En Amazonie, nous frôlons une catastrophe écologique. Ici à Durban, le Brésil a fait la démonstration qu'au fond, la protection de la biodiversité ou des droits des peuples autochtones, il s'en fout. Même si de nombreuses vies en dépendent et que la forêt amazonienne abrite une foultitude d'espèces végétales et animales.

Pendant que l'on négocie à Durban, le sénat brésilien a voté une nouvelle législation concernant les forêts qui ouvre la porte à la destruction à grande échelle de ce précieux écosystème. Dilma Rousseff, la présidente est la seule qui peut encore changer le cours des choses et s'opposer aux changements apportés par cette nouvelle loi. Il faudra pour cela un nouveau passage à la Chambre et enfin, dans quelques semaines sans doute, une signature présidentielle. Pour comprendre ce qui est en jeu, visionnez notre vidéo:

La nouvelle loi place le Brésil et le reste du monde face à un fameux cercle vicieux. Les émissions de CO2 issues de la déforestation en Amazonie aggravent les changements climatiques. Les coupes forestières que l'on y déplore rendent les forêts plus vulnérables aux incendies.

Brésil à Durban : on cultive le paradoxe

Entre-temps, les couloirs de Durban s'emplissent de rumeurs comme quoi les Brésiliens font tout pour ne pas avoir à négocier dans les prochaines années un accord sur le climat contraignant. Cela signifie qu'ils peuvent prendre leurs propres objectifs en matière de déforestation par dessus la jambe. Ceci explique peut-être pourquoi ces derniers temps, le taux de déforestation diminue pour remonter ensuite et puis s'infléchir à nouveau. Nous sommes entrés dans une zone de turbulences...

A Durban, beaucoup de choses dépendent des accords scellés entre l'Union européenne, la Chine et l'Inde. Mais à présent le Brésil, pourrait bien faire figure de pomme pourrie. Encore qu'il faille bien sûr pour cela que les trois ténors précités démontrent qu'ils sont effectivement prêts à s'engager. Cela ne suffit pas de l'affirmer dans les médias.

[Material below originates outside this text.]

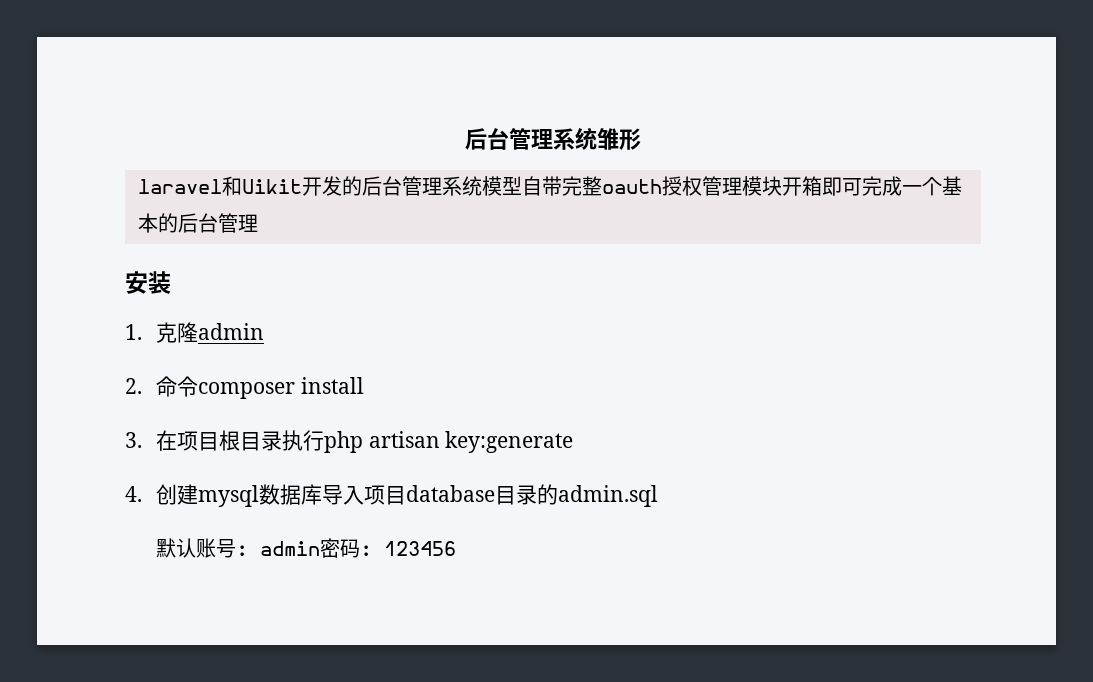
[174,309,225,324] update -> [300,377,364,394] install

Heureusement, le Brésil peut encore redresser la barre. Tout d'abord en conservant le Code forestier actuellement en place. Mais aussi en rattrapant les quelques bourdes commises la semaine passée et en prenant le lead sur l'accord de financement pour les forêts. Cela pourrait sauver un peu la mise puisque le texte à présent sur la table est des plus faibles comme évoqué dans mon billet précédent.

Et, bien sûr en acceptant un timing clair pour les négociations d'un nouvel accord sur le climat contraignant.